Women of the Wall claim they seek to "make religion accessible" to women, saying: "Women of the Wall seek to make religion accessible to women and to allow women to observe the commandments from which they have distanced us for thousands of years."
"On Friday, March 23, we will arrive at the Carmel Market in Tel Aviv and build 2 stalls where we'll allow women to wear a prayer shawl and put on phylacteries, usually for the first time.
"Girls and women who have had the privilege of performing these mitzvot for the first time with us tell us about a powerful spiritual experience. Waiting for you at the entrance to the Carmel Market on Allenby Street."
Women of the Wall describe themselves as having "engaged in a 30 year long struggle to achieve equality for women at the Western Wall," although the Wall Plaza women's prayer area is filled daily by hundreds of women who prefer to pray in their own section, as halakha mandates, and find the Women of the Wall, who arrive there only on the first day of every new Hebrew month, an annoying disturbance.
The group has been careful in the past not to engage in "issues that are outside the purview of our struggle".
Their website once called the Western Wall “the principal symbol of Jewish peoplehood and sovereignty,” and referred positively to “the Jewish people’s return to Jerusalem in 1967.”
However, after being called out by Israeli NGO Mattot Arim for refusing to take part in efforts to oppose last year's UN anti-Kotel resolution, today their website says only: "The Kotel is a central symbol of Jewish unity to Jews around the world."
Mattot Arim had pointed out to WoW that the UNSC Resolution stated that "the UN Security Council does not recognize any changes to the 4 June 1967 lines, including thoe regarding Jerusalem.” This means the UN considers not only Judea and Samaria, but also all of eastern Jerusalem, the Western Wall and the Old City, territory “illegally occupied” by Israel.
WoW said in response that it would not take a stance on the resolution nor join the effort to rescind it. The Women wrote to Mattot Arim that their struggle is “to achieve equality for women” at the Kotel. They said they “choose not to comment on issues which are outside the purview of our struggle” because “our group comprises women of many different political persuasions.”
In a follow-up email, Mattot Arim asked, “Don’t all your members believe that the Kotel is the principal symbol of Jewish sovereignty [as your website says]? Doesn’t the organization have a problem with UNSC 2334’s call to end the Israeli occupation of the Kotel that began in 1967?”
Mattot Arim noted the WoW website said Women of the Wall works to make the Kotel “a holy site where women can pray freely” - whereas UNSC 2334 “calls to revoke the Jewish state’s sovereignty over the Kotel and to make the Kotel a site where no Israelis or visitors to Israel can pray freely, neither women nor men. Is this no cause of concern for your organization?”

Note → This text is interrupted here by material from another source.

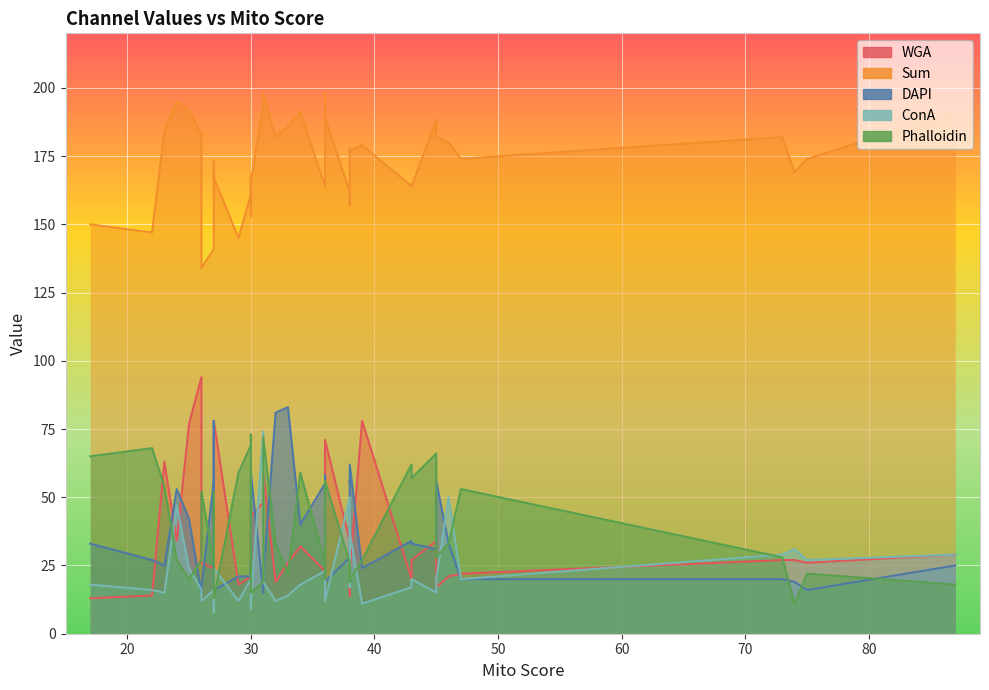

What is the minimum value for Sum?

134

WoW remained steadfast in not wanting to join the effort to oppose the UN resolution. Contacted by Arutz-7, WoW said, "Women of the Wall is engaged in a 30 year long struggle to achieve equality for women at the Western Wall. Our group comprises women of many different political persuasions. We respect these differences, and choose not to comment on issues that are outside the purview of our struggle."